Source data.
+++

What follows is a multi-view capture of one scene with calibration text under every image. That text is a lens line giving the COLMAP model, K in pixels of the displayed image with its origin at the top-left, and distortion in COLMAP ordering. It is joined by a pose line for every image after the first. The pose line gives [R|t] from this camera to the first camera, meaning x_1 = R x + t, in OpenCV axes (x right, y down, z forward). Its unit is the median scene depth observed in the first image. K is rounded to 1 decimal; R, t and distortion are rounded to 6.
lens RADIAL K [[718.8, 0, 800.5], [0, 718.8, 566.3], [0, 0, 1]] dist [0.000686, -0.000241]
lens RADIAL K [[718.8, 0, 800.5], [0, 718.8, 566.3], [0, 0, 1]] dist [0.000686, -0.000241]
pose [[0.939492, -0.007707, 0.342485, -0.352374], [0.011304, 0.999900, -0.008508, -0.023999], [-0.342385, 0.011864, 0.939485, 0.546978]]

+++

What to do. Every line of data must be returned unchanged.

Response area.
What follows is a multi-view capture of one scene with calibration text under every image. That text is a lens line giving the COLMAP model, K in pixels of the displayed image with its origin at the top-left, and distortion in COLMAP ordering. It is joined by a pose line for every image after the first. The pose line gives [R|t] from this camera to the first camera, meaning x_1 = R x + t, in OpenCV axes (x right, y down, z forward). Its unit is the median scene depth observed in the first image. K is rounded to 1 decimal; R, t and distortion are rounded to 6.
lens RADIAL K [[718.8, 0, 800.5], [0, 718.8, 566.3], [0, 0, 1]] dist [0.000686, -0.000241]
lens RADIAL K [[718.8, 0, 800.5], [0, 718.8, 566.3], [0, 0, 1]] dist [0.000686, -0.000241]
pose [[0.939492, -0.007707, 0.342485, -0.352374], [0.011304, 0.999900, -0.008508, -0.023999], [-0.342385, 0.011864, 0.939485, 0.546978]]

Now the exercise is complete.